(Task brief) Repeat every record exactly as written.

▼

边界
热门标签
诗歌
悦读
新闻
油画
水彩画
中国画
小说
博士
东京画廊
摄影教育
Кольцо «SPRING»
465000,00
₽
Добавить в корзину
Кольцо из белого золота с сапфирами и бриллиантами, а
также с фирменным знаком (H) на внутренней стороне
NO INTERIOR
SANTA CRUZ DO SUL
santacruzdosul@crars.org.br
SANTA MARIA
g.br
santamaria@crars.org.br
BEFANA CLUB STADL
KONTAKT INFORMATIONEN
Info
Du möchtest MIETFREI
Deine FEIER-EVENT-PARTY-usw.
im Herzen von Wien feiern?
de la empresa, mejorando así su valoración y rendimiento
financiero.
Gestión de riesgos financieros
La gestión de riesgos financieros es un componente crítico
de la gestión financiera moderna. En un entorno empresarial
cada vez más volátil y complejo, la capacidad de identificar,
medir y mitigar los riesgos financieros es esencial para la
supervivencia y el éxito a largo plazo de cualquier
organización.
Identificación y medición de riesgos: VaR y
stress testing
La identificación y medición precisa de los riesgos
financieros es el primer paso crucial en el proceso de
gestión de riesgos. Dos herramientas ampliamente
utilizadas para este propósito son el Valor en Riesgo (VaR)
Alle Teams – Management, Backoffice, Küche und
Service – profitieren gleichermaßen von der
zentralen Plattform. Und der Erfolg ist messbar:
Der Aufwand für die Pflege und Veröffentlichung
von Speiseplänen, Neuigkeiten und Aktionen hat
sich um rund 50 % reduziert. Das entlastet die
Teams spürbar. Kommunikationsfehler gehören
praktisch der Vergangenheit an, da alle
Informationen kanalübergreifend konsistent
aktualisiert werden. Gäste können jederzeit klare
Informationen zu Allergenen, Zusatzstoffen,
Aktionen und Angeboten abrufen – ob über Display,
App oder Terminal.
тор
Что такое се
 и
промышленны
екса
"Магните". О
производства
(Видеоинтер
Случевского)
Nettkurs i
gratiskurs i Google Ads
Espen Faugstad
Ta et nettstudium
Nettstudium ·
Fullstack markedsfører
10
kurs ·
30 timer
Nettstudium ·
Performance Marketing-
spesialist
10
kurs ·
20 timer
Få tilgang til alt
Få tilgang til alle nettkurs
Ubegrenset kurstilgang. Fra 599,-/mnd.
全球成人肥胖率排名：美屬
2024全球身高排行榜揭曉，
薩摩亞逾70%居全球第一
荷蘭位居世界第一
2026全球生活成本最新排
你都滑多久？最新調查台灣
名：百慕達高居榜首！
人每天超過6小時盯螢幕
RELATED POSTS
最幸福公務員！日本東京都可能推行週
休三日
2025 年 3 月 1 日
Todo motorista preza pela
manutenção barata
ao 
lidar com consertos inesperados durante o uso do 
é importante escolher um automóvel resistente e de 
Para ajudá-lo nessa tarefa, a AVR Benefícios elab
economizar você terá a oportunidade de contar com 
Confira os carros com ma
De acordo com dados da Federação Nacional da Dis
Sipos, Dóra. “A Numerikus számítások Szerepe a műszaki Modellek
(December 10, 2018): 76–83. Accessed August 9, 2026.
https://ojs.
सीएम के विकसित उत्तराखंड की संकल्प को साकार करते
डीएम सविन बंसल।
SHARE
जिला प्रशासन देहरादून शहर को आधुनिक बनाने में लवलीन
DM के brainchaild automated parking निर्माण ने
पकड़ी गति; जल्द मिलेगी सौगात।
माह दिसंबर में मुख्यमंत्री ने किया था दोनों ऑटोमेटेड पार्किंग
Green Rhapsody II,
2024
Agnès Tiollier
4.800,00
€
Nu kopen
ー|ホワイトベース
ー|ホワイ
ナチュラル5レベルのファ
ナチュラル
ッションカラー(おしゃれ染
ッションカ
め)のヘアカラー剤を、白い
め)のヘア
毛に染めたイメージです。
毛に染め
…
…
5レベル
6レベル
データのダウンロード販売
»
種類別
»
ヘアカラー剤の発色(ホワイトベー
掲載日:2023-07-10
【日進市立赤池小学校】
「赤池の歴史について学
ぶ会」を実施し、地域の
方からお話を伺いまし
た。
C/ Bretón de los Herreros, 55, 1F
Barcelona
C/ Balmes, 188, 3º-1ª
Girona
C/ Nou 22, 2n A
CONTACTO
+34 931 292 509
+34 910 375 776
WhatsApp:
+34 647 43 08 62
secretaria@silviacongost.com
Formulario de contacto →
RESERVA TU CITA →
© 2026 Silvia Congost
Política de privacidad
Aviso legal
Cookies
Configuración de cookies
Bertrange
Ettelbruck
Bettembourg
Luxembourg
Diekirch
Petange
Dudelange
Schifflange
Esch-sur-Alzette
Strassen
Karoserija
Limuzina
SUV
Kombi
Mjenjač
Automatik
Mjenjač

▲

(Solution to the problem)
边界
热门标签
诗歌
悦读
新闻
油画
水彩画
中国画
小说
博士
东京画廊
摄影教育
Кольцо «SPRING»
465000,00
₽
Добавить в корзину
Кольцо из белого золота с сапфирами и бриллиантами, а
также с фирменным знаком (H) на внутренней стороне
NO INTERIOR
SANTA CRUZ DO SUL
santacruzdosul@crars.org.br
SANTA MARIA
g.br
santamaria@crars.org.br
BEFANA CLUB STADL
KONTAKT INFORMATIONEN
Info
Du möchtest MIETFREI
Deine FEIER-EVENT-PARTY-usw.
im Herzen von Wien feiern?
de la empresa, mejorando así su valoración y rendimiento
financiero.
Gestión de riesgos financieros
La gestión de riesgos financieros es un componente crítico
de la gestión financiera moderna. En un entorno empresarial
cada vez más volátil y complejo, la capacidad de identificar,
medir y mitigar los riesgos financieros es esencial para la
supervivencia y el éxito a largo plazo de cualquier
organización.
Identificación y medición de riesgos: VaR y
stress testing
La identificación y medición precisa de los riesgos
financieros es el primer paso crucial en el proceso de
gestión de riesgos. Dos herramientas ampliamente
utilizadas para este propósito son el Valor en Riesgo (VaR)
Alle Teams – Management, Backoffice, Küche und
Service – profitieren gleichermaßen von der
zentralen Plattform. Und der Erfolg ist messbar:
Der Aufwand für die Pflege und Veröffentlichung
von Speiseplänen, Neuigkeiten und Aktionen hat
sich um rund 50 % reduziert. Das entlastet die
Teams spürbar. Kommunikationsfehler gehören
praktisch der Vergangenheit an, da alle
Informationen kanalübergreifend konsistent
aktualisiert werden. Gäste können jederzeit klare
Informationen zu Allergenen, Zusatzstoffen,
Aktionen und Angeboten abrufen – ob über Display,
App oder Terminal.
тор
Что такое се
 и
промышленны
екса
"Магните". О
производства
(Видеоинтер
Случевского)
Nettkurs i
gratiskurs i Google Ads
Espen Faugstad
Ta et nettstudium
Nettstudium ·
Fullstack markedsfører
10
kurs ·
30 timer
Nettstudium ·
Performance Marketing-
spesialist
10
kurs ·
20 timer
Få tilgang til alt
Få tilgang til alle nettkurs
Ubegrenset kurstilgang. Fra 599,-/mnd.
全球成人肥胖率排名：美屬
2024全球身高排行榜揭曉，
薩摩亞逾70%居全球第一
荷蘭位居世界第一
2026全球生活成本最新排
你都滑多久？最新調查台灣
名：百慕達高居榜首！
人每天超過6小時盯螢幕
RELATED POSTS
最幸福公務員！日本東京都可能推行週
休三日
2025 年 3 月 1 日
Todo motorista preza pela
manutenção barata
ao 
lidar com consertos inesperados durante o uso do 
é importante escolher um automóvel resistente e de 
Para ajudá-lo nessa tarefa, a AVR Benefícios elab
economizar você terá a oportunidade de contar com 
Confira os carros com ma
De acordo com dados da Federação Nacional da Dis
Sipos, Dóra. “A Numerikus számítások Szerepe a műszaki Modellek
(December 10, 2018): 76–83. Accessed August 9, 2026.
https://ojs.
सीएम के विकसित उत्तराखंड की संकल्प को साकार करते
डीएम सविन बंसल।
SHARE
जिला प्रशासन देहरादून शहर को आधुनिक बनाने में लवलीन
DM के brainchaild automated parking निर्माण ने
पकड़ी गति; जल्द मिलेगी सौगात।
माह दिसंबर में मुख्यमंत्री ने किया था दोनों ऑटोमेटेड पार्किंग
Green Rhapsody II,
2024
Agnès Tiollier
4.800,00
€
Nu kopen
ー|ホワイトベース
ー|ホワイ
ナチュラル5レベルのファ
ナチュラル
ッションカラー(おしゃれ染
ッションカ
め)のヘアカラー剤を、白い
め)のヘア
毛に染めたイメージです。
毛に染め
…
…
5レベル
6レベル
データのダウンロード販売
»
種類別
»
ヘアカラー剤の発色(ホワイトベー
掲載日:2023-07-10
【日進市立赤池小学校】
「赤池の歴史について学
ぶ会」を実施し、地域の
方からお話を伺いまし
た。
C/ Bretón de los Herreros, 55, 1F
Barcelona
C/ Balmes, 188, 3º-1ª
Girona
C/ Nou 22, 2n A
CONTACTO
+34 931 292 509
+34 910 375 776
WhatsApp:
+34 647 43 08 62
secretaria@silviacongost.com
Formulario de contacto →
RESERVA TU CITA →
© 2026 Silvia Congost
Política de privacidad
Aviso legal
Cookies
Configuración de cookies
Bertrange
Ettelbruck
Bettembourg
Luxembourg
Diekirch
Petange
Dudelange
Schifflange
Esch-sur-Alzette
Strassen
Karoserija
Limuzina
SUV
Kombi
Mjenjač
Automatik
Mjenjač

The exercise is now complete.